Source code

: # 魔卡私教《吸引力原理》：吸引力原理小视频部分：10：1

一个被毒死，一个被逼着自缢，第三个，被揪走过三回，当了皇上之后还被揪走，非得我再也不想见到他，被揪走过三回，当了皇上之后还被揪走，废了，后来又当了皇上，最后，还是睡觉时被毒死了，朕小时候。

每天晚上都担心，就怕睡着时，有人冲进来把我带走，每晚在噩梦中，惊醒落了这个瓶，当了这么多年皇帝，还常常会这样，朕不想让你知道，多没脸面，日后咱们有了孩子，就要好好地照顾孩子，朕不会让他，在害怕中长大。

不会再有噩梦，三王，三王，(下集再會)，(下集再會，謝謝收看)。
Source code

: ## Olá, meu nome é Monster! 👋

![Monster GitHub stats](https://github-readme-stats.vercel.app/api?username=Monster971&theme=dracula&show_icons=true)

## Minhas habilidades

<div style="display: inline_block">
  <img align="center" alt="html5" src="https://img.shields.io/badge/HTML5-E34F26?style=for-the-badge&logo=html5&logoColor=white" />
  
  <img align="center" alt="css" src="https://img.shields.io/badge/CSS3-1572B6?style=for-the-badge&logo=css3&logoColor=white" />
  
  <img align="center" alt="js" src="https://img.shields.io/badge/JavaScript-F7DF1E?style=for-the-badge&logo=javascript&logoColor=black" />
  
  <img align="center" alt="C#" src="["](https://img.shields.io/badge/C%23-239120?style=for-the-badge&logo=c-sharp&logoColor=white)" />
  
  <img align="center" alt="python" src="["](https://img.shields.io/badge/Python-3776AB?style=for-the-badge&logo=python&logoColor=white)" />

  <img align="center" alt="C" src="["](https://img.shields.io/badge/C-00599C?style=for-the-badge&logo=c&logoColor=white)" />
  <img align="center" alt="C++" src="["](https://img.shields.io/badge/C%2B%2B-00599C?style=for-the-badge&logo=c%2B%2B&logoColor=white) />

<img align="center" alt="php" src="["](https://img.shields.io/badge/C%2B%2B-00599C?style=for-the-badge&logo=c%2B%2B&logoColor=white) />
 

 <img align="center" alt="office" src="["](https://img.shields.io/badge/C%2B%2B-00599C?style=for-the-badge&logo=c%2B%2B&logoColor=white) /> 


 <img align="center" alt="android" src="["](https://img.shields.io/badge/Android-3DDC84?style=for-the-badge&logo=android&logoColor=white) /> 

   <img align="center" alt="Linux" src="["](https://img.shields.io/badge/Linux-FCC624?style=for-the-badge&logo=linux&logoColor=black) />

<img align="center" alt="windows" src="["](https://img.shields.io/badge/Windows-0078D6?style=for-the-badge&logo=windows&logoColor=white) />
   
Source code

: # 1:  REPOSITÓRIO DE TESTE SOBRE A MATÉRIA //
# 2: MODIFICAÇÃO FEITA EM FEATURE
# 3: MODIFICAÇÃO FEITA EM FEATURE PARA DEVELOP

Task details: Give the number of lines in the records above that contain the word "MODIFICAÇÃO", and nothing more.

Answer area: 2